Head of House progressives says stock trading ban should have been ‘a no-brainer’
The head of the Congressional Progressive Caucus on Monday took a shot at the Democrats’ handling of legislation that would have barred lawmakers from trading stocks, accusing party leaders of botching a process that should have been “a no-brainer” before the midterms.
Rep. Pramila Jayapal (D-Wash.) was among five House Democrats who had sponsored stock trading ban bills and were pressing party leaders to vote on the issue in September — an effort to regain some trust from voters who have lost faith in Congress, particularly with the midterm elections approaching.
Jayapal said there’s been “a lot of disappointment” that the proposal — crafted by the House Administration Committee at the request of Speaker Nancy Pelosi (D-Calif.) — was written behind closed doors and arrived just days before the House was to leave Washington last week for the long midterm recess. Some supporters of the ban have suggested the process was designed to ensure that no vote could happen in September.
“We weren’t really brought into the process. We didn’t really know what was happening with the bill. And at the end of the day, … there were things that perhaps we could have headed off at the pass, or fixed,” Jayapal said on a press call.
“The way in which it was released, and the timing of it, and the fact that it never even got to come to a vote, and the fact that some members — even of leadership — were not supportive of it, was very difficult for us,” she added.
The notion of barring congressional lawmakers from owning or trading stocks has, in the past, been wildly unpopular on Capitol Hill. But the idea gained momentum in this Congress following a series of reports revealing that scores of lawmakers have violated existing laws designed to eliminate conflicts of interest between legislators and the investments they make.
Pelosi was initially opposed to the stock ban, but altered course early this year, directing Rep. Zoe Lofgren (D-Calif.), head of the Administration Committee, to draft a proposal based on “where the support is in our caucus.” In the middle of September, Pelosi indicated that the talks were bearing fruit “and we believe we have a product that we can bring to the floor this month.”
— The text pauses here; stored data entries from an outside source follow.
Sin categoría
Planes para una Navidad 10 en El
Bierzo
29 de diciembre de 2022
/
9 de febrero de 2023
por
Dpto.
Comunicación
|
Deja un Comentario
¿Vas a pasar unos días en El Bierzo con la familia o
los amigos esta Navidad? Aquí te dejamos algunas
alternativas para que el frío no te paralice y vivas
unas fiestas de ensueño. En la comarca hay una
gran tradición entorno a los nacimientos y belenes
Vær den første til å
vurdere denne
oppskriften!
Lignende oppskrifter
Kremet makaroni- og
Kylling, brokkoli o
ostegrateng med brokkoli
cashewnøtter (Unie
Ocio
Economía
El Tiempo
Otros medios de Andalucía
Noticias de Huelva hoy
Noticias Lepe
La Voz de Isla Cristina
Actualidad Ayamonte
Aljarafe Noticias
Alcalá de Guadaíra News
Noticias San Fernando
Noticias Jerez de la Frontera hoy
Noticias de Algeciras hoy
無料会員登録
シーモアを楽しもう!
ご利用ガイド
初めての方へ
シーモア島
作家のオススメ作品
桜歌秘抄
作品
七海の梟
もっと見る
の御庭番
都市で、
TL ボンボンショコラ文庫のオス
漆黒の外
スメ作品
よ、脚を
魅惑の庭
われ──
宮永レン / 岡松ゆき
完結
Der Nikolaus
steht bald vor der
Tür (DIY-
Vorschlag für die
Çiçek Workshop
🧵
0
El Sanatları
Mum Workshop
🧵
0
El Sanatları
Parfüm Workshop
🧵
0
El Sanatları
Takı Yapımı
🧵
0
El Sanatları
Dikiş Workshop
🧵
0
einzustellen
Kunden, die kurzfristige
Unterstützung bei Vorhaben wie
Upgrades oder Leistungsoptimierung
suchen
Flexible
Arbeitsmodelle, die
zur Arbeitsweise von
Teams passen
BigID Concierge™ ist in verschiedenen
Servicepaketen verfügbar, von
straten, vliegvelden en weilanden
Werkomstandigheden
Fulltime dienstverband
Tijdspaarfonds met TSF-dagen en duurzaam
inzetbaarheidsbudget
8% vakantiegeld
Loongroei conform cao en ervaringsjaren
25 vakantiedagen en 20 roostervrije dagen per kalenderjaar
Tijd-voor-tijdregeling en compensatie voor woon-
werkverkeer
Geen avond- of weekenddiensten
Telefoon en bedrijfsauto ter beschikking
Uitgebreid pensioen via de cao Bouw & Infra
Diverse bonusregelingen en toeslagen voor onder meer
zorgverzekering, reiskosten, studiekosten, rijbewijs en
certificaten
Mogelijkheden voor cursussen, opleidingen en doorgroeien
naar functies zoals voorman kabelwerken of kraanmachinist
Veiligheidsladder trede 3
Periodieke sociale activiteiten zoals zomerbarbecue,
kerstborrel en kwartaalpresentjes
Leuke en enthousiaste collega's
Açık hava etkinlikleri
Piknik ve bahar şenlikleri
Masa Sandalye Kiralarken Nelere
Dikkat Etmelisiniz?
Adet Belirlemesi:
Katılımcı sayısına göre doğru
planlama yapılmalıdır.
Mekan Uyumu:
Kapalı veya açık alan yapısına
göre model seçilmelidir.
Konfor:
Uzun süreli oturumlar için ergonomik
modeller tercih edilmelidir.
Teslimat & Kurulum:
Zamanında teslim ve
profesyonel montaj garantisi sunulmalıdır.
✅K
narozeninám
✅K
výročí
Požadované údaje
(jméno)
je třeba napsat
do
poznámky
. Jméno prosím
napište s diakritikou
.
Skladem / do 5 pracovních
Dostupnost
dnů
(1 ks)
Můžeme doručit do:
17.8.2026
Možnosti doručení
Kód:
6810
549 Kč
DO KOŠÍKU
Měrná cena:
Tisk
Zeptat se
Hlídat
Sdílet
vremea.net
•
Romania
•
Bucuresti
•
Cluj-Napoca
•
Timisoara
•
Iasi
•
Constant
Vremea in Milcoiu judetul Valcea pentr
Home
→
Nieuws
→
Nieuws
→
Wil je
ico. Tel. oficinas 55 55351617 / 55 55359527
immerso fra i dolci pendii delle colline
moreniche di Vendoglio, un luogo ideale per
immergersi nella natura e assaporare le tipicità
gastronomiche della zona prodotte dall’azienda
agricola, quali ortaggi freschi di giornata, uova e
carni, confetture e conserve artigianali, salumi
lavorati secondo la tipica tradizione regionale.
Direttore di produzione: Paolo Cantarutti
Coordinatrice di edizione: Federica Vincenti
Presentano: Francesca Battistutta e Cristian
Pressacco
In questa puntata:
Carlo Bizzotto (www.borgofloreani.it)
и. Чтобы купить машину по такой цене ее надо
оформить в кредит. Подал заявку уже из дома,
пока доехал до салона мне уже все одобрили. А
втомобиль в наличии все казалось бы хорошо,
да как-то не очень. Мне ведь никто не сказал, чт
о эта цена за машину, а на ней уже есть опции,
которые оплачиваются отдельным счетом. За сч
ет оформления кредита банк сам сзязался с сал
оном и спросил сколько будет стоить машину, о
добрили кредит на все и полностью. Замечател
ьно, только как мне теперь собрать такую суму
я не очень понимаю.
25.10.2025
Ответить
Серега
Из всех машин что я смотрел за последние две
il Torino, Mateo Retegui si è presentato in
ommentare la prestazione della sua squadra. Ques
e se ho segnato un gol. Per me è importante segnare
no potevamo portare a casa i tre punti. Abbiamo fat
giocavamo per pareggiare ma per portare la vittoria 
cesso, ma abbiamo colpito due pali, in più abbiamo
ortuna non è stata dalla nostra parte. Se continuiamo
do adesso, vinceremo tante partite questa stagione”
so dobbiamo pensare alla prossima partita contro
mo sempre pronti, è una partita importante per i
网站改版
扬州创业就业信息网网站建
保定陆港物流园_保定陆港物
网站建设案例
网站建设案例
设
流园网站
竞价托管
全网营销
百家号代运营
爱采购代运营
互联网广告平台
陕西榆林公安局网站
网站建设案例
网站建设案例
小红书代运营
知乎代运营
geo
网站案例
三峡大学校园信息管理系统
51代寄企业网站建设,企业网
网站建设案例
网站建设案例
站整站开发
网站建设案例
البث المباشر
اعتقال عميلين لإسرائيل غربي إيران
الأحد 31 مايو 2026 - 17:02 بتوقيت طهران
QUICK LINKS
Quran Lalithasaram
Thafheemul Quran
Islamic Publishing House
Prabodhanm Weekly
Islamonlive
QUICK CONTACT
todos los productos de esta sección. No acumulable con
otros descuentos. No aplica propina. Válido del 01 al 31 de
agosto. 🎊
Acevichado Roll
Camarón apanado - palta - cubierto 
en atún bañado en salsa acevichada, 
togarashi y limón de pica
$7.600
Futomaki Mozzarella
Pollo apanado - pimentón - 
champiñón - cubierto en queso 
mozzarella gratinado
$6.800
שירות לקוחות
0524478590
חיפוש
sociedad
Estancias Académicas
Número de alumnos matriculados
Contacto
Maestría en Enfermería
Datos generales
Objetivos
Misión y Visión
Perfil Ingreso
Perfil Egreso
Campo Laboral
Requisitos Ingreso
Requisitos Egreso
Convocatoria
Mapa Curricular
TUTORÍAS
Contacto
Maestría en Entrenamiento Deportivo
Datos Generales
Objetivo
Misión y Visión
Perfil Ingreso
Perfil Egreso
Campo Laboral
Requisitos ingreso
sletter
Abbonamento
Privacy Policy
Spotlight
Lofgren officially delivered the proposal last week, just days before the House would leave for the long recess. With little time, and some Democrats opposed to the sweeping nature of Lofgren’s bill, House lawmakers headed home without a vote.
Rep. Abigail Spanberger (D-Va.), whose stock-ban proposal had bipartisan support, wasted no time airing her frustrations, issuing a withering statement that accused Pelosi and her team of “a failure of House leadership.”
“Rather than bring Members of Congress together who are passionate about this issue, leadership chose to ignore these voices, push them aside, and look for new ways they could string the media and the public along — and evade public criticism,” Spanberger said Friday.
Pelosi dismissed the criticism the same day, saying Lofgren’s bill incorporated provisions of several different proposals — and made it “stronger” in the process.
“Other members had ideas, too, to improve upon the bill,” Pelosi said.
“This is an interesting press release,” she added in a shot at Spanberger, “but it’s more important to write a bill.”
Jayapal on Monday stopped short of accusing Democratic leaders of devising the legislative rollout to preclude the possibility of a pre-midterm vote. But the results, she said, speak for themselves.
“I won’t speak to people’s intentions here,” Jayapal said. “But I will speak to the fact that this should have been a no-brainer in terms of being able to craft it in a way that kept our Republican support — that some of us had already managed to get on our bills — and gotten enough Democratic support to pass the House.”